Na segunda parte e para ir atrás do resultado, Ronald Koeman tirou Mingueza — que passou a primeira parte em extrema dificuldade no confronto direto com Vinícius e ficou mal no lance do golo — e lançou Philippe Coutinho, com Dest a recuar para a posição de lateral direito. O Barcelona criou mais perigo nos cinco primeiros minutos do segundo tempo do que em toda a primeira parte, com Coutinho a rematar na área (48′) e Ansu Fati a forçar Courtois à primeira defesa (49′), mas não conseguiu empatar e não soube prolongar essa superioridade, permitindo ao Real Madrid se voltasse a equilibrar as dinâmicas. Os merengues continuavam a apostar nas transições rápidas, até porque era notório que os catalães criavam autênticas crateras na hora de defender, e ficaram perto de aumentar a vantagem com um remate de Benzema que Ter Stegen defendeu (62′).

Ancelotti só mexeu a 20 minutos do fim, com Valverde a entrar para o lugar de Rodrygo, e o Real Madrid ia conseguindo controlar o jogo de forma aparente, sem permitir oportunidades ao Barcelona e sem precisar de baixar as linhas por completo, estendendo os setores sempre que existia espaço. Benzema teve uma enorme ocasião para marcar em cima da linha de golo depois de um cruzamento de Mendy (73′) e Koeman continuou a procurar o empate com a entrada de Agüero, que substituiu Ansu Fati.

Já nos descontos, os merengues conseguiram mesmo aumentar a vantagem por intermédio de Lucas Vázquez, que finalizou mais um contra-ataque na sequência de uma enorme oportunidade de Piqué na baliza contrária (90+4′). Até ao fim, Agüero ainda teve tempo para fazer o primeiro golo com a camisola do Barcelona, ao finalizar na grande área depois de um cruzamento na direita (90+7′), mas já não foi suficiente.

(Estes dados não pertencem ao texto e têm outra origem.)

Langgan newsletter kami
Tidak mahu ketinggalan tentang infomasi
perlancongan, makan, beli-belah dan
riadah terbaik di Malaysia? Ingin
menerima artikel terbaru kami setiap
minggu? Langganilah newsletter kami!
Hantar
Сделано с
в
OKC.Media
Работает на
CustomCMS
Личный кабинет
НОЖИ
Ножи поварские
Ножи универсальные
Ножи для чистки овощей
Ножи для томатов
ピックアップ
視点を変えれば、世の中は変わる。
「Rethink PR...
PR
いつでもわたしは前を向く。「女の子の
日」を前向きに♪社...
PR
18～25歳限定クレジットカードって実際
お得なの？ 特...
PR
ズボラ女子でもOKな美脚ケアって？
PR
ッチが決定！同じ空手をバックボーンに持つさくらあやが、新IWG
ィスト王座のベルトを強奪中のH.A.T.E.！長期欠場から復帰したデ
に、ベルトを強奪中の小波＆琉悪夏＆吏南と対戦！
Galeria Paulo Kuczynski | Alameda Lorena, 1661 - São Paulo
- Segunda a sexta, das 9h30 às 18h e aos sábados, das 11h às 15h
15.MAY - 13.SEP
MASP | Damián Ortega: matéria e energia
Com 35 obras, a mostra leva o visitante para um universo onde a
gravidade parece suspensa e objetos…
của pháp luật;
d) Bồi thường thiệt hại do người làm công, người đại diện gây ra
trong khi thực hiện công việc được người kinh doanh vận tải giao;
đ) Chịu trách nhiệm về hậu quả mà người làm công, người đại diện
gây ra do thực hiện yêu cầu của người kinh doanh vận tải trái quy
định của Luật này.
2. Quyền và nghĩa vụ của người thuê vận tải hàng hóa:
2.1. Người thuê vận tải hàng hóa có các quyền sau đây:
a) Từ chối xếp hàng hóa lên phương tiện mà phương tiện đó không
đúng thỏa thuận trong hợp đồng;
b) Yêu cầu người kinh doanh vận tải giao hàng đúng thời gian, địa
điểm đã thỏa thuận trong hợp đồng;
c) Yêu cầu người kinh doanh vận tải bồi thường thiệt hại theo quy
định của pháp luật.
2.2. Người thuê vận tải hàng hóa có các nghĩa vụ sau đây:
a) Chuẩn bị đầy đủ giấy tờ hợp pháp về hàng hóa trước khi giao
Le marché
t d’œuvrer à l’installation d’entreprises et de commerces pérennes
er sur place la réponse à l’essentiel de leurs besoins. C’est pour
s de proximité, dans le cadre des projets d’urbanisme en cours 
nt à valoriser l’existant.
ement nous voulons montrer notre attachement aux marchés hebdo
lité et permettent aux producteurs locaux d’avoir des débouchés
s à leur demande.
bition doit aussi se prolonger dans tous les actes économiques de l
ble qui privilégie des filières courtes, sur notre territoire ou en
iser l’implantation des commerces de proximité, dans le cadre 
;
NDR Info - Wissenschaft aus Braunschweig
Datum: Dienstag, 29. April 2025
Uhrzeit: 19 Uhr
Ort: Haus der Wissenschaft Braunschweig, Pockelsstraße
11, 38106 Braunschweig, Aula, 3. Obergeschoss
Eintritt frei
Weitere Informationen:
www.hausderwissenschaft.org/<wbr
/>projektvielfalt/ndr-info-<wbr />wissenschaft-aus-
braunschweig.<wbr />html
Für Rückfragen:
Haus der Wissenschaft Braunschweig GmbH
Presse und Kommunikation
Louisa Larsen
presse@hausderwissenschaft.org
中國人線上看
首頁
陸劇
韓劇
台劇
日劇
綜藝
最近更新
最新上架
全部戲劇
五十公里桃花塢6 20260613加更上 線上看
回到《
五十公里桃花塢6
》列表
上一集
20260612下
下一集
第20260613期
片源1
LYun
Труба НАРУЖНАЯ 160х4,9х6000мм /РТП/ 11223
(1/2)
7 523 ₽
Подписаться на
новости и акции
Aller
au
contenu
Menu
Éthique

O Real Madrid venceu o Barcelona muitos graças ao equilíbrio entre a organização defensiva e a eficácia ofensiva e somou a quarta vitória consecutiva no Clássico, algo que não acontecia desde os anos 70. Com este resultado, os merengues mantêm-se na liderança da liga espanhola, em igualdade pontual com o Sevilha e a Real Sociedad (sendo que estes últimos têm menos um jogo), enquanto que os catalães estão na oitava posição A era dos extraterrestres acabou em Espanha — mas a nova era já começou e escreve-se pela mão de David Alaba, que é crucial na defesa, crucial para desenvolver o ataque e até já é crucial na hora de fazer golos.